20:22:10 yitzi No, you need it in the container. We may need to install debian packages.

20:23:35 yitzi Looks like it is libopenmpi-dev

20:24:06 yitzi If it is not already in the container then just add that to the apt-get install in the def file

20:36:17 drmeister Trying that.

22:16:02 drmeister No more long tail...

22:16:03 drmeister https://usercontent.irccloud-cdn.com/file/qGJE6dRZ/image.png

22:18:46 drmeister It was a handler that recognized 3 or 4 linear atoms (a problem for non-linear optimization) and that caught the error and tried to shake up the 3 or 4 linear atoms. It doesn't work very well probably because the rest of the structure forces the atoms back into a linear arrangement.

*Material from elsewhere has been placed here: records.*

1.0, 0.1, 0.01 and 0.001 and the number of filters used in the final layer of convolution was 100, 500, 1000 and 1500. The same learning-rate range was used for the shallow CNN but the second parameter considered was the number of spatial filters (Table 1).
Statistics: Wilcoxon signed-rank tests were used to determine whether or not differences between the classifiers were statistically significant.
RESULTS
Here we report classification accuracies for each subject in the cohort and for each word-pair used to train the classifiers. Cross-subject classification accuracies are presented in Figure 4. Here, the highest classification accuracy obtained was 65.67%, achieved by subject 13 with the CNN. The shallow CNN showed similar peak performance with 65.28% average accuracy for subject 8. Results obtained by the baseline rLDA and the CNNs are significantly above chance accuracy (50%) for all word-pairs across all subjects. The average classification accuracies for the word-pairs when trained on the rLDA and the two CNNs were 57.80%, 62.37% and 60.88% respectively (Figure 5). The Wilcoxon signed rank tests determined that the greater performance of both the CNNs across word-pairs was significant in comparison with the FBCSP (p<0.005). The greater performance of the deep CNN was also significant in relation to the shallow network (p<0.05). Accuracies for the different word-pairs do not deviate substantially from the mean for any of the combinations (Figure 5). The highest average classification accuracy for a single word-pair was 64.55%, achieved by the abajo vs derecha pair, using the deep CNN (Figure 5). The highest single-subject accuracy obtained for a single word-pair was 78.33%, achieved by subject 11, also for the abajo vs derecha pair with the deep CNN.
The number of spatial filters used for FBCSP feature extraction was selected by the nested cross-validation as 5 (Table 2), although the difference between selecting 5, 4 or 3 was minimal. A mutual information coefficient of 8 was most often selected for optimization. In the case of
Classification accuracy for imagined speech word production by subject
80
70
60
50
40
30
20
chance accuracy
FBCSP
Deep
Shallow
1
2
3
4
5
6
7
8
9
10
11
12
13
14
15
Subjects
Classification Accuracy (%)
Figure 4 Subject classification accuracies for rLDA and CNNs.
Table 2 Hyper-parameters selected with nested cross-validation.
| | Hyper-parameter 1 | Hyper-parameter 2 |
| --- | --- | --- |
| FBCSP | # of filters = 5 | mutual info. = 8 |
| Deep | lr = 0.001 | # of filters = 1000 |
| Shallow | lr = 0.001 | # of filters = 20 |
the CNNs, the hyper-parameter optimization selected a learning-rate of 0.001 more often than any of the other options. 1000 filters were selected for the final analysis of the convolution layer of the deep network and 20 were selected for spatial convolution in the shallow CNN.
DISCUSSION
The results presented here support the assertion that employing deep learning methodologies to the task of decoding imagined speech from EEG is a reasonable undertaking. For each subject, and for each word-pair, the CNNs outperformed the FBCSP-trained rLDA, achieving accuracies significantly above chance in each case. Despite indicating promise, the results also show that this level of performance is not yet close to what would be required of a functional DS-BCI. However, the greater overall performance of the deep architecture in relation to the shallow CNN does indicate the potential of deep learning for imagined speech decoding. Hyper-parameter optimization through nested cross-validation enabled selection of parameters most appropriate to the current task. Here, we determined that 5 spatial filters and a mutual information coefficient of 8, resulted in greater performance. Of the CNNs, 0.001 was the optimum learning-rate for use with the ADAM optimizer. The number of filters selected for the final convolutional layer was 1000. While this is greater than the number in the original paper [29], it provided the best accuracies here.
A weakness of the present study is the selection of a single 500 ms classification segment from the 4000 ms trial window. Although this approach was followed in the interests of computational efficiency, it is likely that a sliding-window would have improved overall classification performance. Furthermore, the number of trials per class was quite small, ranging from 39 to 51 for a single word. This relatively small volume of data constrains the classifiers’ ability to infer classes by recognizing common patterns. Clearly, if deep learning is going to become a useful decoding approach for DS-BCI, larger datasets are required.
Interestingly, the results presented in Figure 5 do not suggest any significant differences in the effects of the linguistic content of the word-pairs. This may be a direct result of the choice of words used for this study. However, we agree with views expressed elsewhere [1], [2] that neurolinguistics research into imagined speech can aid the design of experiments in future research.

22:19:28 drmeister There was a potential infinite loop of handling the error and then restarting the calculation and it generating the error again. It would very occasionally knock itself out of that cycle.

22:19:39 drmeister I set it up so it only tries 3 times and then gives up.

22:20:24 drmeister I have an MPI build in apptainer. I'm not sure how to test it though.

23:15:58 drmeister Things are going well now with load balancing.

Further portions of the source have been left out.